Rewrite the lines below with "scientific name" replaced by "species name" and nothing else changed. Leave the pictures out of your answer.

··· Dataset extract ···

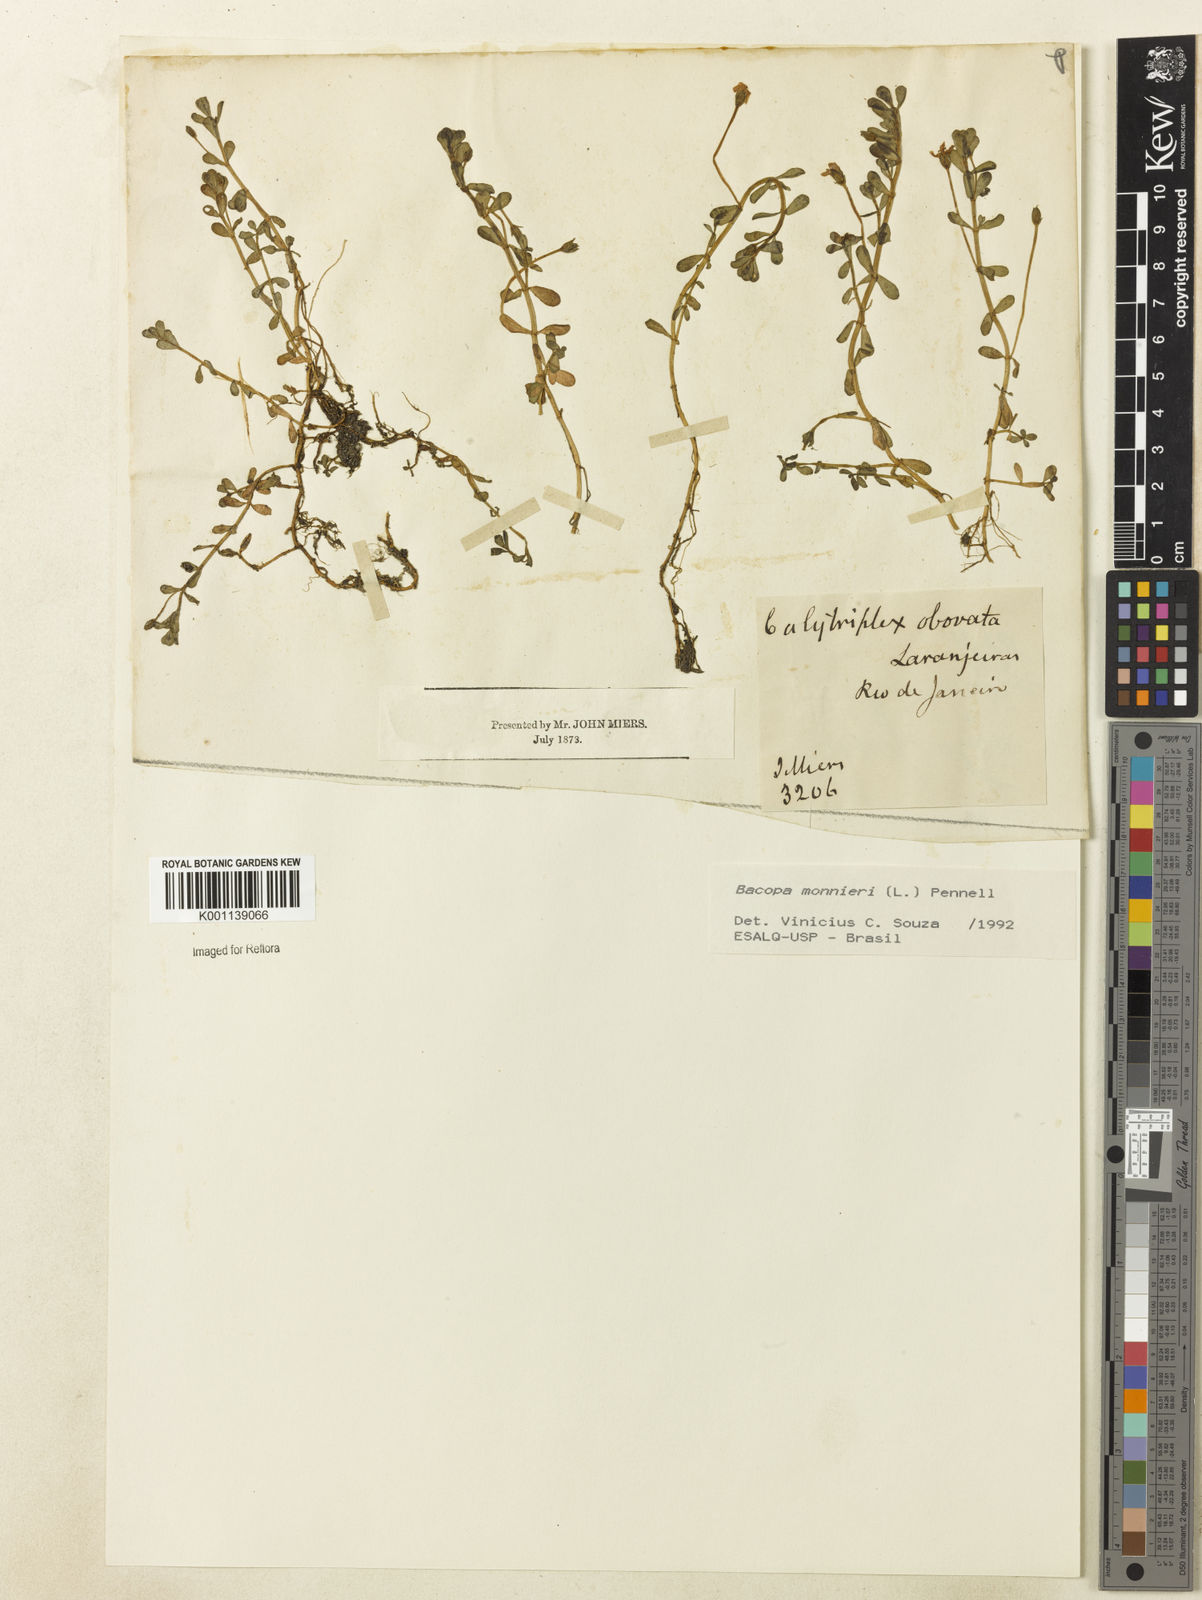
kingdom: Plantae
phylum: Tracheophyta
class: Magnoliopsida
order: Lamiales
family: Plantaginaceae
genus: Bacopa
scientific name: Bacopa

···

Response =
kingdom: Plantae
phylum: Tracheophyta
class: Magnoliopsida
order: Lamiales
family: Plantaginaceae
genus: Bacopa
species name: Bacopa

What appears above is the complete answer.